This just in: Giant Flesh Eating Velociraptor Reincarnated into Vaseline
My eyelids have been so dry lately I have been doing anything and everything to make them return to their pre-26 year old form. I don’t know the cause for the dryness, all I know is I am aging fast because Heckle and Jekyll are opening a shoe store on my face. (Crows Feet, guys. Crows Feet.)
So I took some drastic measures this weekend and I’m slapping on any kind of emollient with moisturizing, soothing abilities that did not warn me of avoidance with the eye area, including that old anti-baby-butt-chapper, Vaseline. I worried that maybe Vaseline wouldn’y do the trick since it’s not known for its Pro-Retinol, Q10, firming, fountain of youthifying properties, so I did what anyone who is worried about unintentionally blinding themselves would do. Ye Olde Google Search.
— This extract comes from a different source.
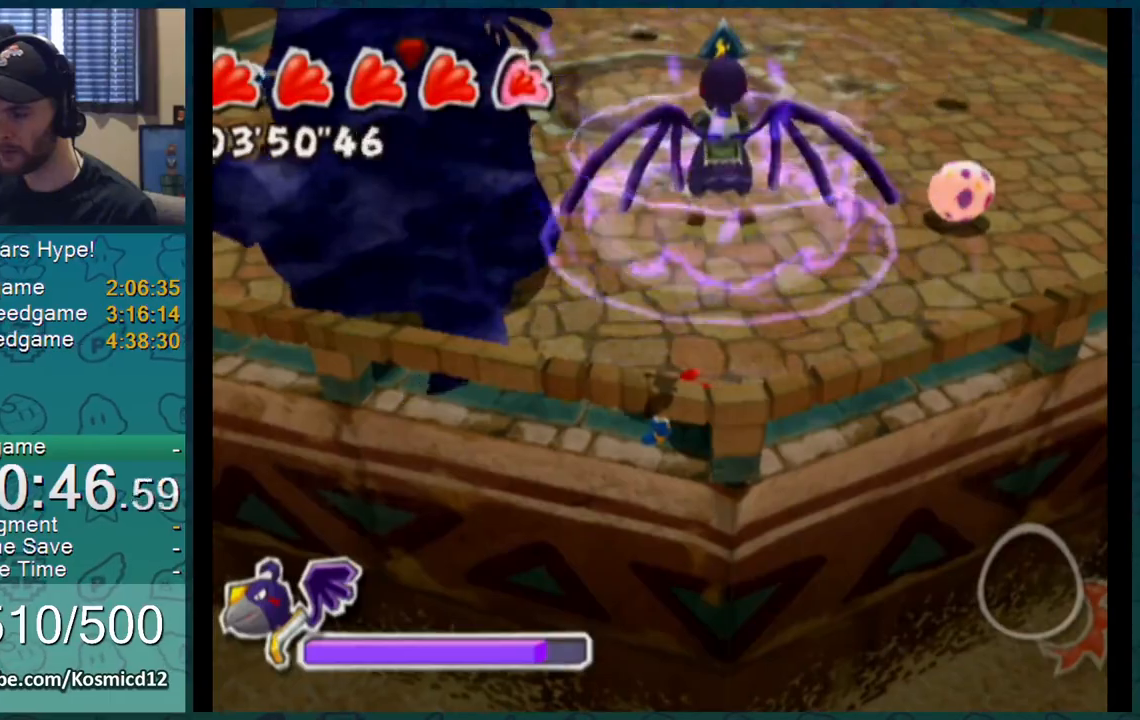
{"buttons": [], "left_stick": "center", "right_stick": "up-right", "events": [[417, "right_stick", "up-right"]]}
I found a website that was right up my alley called The Frugal Face, with tips about cheap ways to care for yourself without spending a Frugal Arm or a Frugal Leg. It started with the Frugal Author touting things like hydrogen peroxide as toner and diluted baby shampoo as a cleanser. Interesting. She then shuns all department store brands of makeup calling them more harmful than drug store brands. Hm. Harmful to the wallet perhaps, but I don’t think La Mer Eye Balm is $300 an ounce for NO reason. I doubt Vaseline is JUST as good, like she says, but at least my worries are quelled because I haven’t gone blind yet and she seems to think it’s ok to apply the petrolatum liberally. But this Frugal Frida here was starting to sound a little too Frugal, to the point where I was wondering what else she might be scrimping on. Higher education? Common sense? I just don’t know at this point if we, me and Frugal Fannie, can go on together, me with my suspicious mind and all. My fears were realized though when I read “Some women have an aversion to using petroleum products because they don’t consider them “natural”…Petroleum comes out of the ground from dead dinosaurs. What could be more natural and organic than that?”
All of a sudden I felt like I was taking advice from the lovechild of Miss DiPesto and the lady who plays stupid people all the time but was most recently on Everybody Loves Raymond playing someone stupid’s stupid mom. So, I decided a run to Kiehl’s to shell out for some Abyssine Serum was in order. Small price to pay for a temporary cure to the old Pterodactyl Eye, you know, when you psychosomatically think your corneas are burning and falling off.